Since the early 1990s, academics have been involved in the Human Genome Project. The traditional method of sequencing is to use optical sequencing technology. Four different bases are labeled with different colors of fluorescent light, and then a laser light source is used to capture the fluorescent signals to obtain the sequence information of the genes to be tested.
While this method is reliable, it is notoriously expensive, with a single instrument costing around $500,000 to $750,000 and a single test costing $5,000 to $10,000 per test.

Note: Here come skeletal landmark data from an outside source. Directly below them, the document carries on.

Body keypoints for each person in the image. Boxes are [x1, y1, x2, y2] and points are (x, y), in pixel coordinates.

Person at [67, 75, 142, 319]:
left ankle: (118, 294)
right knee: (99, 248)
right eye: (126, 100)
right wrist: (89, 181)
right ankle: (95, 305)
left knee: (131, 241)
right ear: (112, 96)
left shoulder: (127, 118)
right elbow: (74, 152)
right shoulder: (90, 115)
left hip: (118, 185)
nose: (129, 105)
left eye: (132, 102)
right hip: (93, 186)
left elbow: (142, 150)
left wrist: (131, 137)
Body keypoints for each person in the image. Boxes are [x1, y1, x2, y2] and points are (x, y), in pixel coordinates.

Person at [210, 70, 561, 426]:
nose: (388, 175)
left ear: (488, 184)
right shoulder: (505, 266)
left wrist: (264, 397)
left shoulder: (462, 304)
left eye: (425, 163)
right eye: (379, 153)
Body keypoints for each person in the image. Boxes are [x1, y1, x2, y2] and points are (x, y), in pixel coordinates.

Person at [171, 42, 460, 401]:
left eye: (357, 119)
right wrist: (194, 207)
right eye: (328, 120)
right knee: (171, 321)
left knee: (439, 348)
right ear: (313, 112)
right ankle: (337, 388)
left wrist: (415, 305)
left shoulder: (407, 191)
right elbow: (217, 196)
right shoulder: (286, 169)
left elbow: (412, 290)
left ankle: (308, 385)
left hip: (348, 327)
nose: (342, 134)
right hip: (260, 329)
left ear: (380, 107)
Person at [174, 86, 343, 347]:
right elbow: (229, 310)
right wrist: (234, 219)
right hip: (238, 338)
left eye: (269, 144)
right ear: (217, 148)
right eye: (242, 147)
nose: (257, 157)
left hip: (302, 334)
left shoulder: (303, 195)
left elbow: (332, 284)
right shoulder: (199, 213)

Through a semiconductor sensor, the instrument achieves direct detection of the ionic currents generated during DNA replication. When reagents enter the chip through an integrated fluidic pathway, reaction holes densely packed on the chip immediately become millions of microreaction systems.

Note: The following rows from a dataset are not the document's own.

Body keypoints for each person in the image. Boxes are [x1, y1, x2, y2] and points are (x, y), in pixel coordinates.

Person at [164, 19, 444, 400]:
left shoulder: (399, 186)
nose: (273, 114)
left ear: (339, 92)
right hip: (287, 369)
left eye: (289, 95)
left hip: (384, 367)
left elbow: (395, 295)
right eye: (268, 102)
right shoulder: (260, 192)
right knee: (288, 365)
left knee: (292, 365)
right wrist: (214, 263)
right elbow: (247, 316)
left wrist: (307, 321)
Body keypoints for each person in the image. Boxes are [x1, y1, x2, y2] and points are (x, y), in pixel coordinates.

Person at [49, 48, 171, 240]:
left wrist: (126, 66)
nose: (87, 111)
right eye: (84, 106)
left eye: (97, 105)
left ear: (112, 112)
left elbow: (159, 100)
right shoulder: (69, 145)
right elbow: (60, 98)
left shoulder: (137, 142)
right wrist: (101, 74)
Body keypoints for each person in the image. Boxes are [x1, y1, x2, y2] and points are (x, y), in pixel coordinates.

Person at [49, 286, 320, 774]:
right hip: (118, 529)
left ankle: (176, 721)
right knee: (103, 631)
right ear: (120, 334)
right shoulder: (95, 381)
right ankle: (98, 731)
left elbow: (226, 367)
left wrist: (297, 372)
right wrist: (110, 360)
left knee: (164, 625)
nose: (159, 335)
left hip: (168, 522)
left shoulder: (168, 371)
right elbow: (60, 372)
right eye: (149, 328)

This combination of technologies allows researchers to obtain genetic information in as little as 2 hours. Traditional optical sequencing technology requires weeks or even months of waiting for results. At the same time, the cost of a single test has been reduced to as little as $1,000
The long sequencing time frame and tens of thousands of dollars in instrumentation costs have been barriers to bringing gene sequencing to the general public. The new technology has dramatically lowered the barriers to genome sequencing, allowing more researchers to use the technology to develop multiple applications.
Life Technologies, a California-based company, recently launched the Ion Proton, a desktop gene sequencer in China that it says can sequence a person's entire genome in a day. This means that gene sequencing technology is expected to come into clinical practice, and ordinary people will be able to learn their own genetic sequence. However, the product has not been authorized by the FDA (U.S. Food and Drug Administration) and CFDA (China State Food and Drug Administration), and its specific role remains to be tested.

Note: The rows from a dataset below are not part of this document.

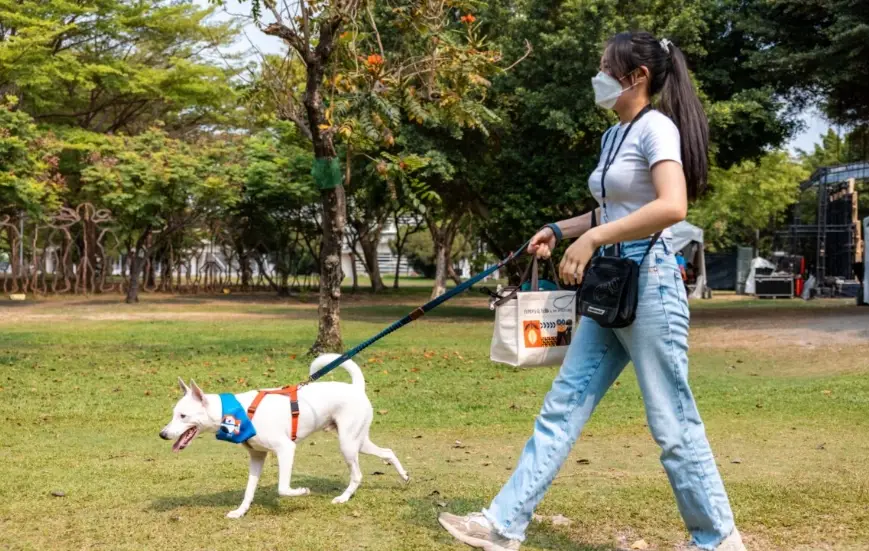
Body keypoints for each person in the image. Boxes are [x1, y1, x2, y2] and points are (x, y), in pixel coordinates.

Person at [438, 31, 745, 551]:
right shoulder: (613, 137)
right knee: (563, 404)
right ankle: (503, 525)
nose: (599, 77)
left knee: (671, 424)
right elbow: (613, 208)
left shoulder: (657, 129)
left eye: (606, 67)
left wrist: (597, 237)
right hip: (610, 287)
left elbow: (673, 206)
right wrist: (561, 230)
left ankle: (717, 541)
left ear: (637, 76)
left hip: (650, 284)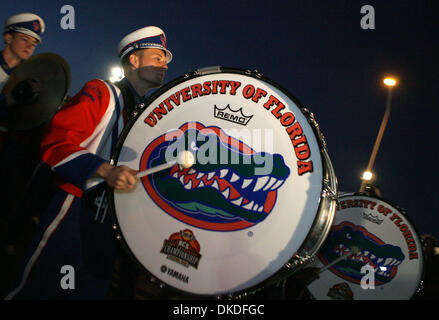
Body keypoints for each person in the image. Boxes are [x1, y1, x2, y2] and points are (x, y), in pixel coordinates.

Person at [5, 26, 172, 300]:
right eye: (157, 57)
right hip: (75, 210)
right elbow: (57, 144)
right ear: (134, 60)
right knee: (38, 290)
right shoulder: (101, 91)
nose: (164, 64)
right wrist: (104, 170)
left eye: (165, 59)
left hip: (112, 225)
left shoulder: (145, 116)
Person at [0, 13, 45, 256]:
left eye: (34, 42)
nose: (30, 45)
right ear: (8, 38)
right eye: (24, 38)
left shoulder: (31, 80)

Shenzhen-based genomics research center UW Genomics completed its acquisition of Complete Genomics ("CG"), an innovative leader in precision sequencing of the entire human genome, in 2013, and in 2015, CG launched Revolocity, a fully-integrated "super sequencer" that has been used by Australia's health services company Mater and the University of Nijmegen in the Netherlands. In 2015, CG launched Revolocity, a fully integrated "super sequencer," with Australian health services company Mater and the University Medical Center Nijmegen in the Netherlands as the first users of the Revolocity sequencing system.
UGA owns next-generation sequencing platforms such as Complete Genomics, Illumina HiSeq, ABI SOLiD System, Roche GS FLX Platform, Ion Torrent and Ion Proton. Among them, Complete Genomics sequencing platform is fully owned by UWG with independent intellectual property rights.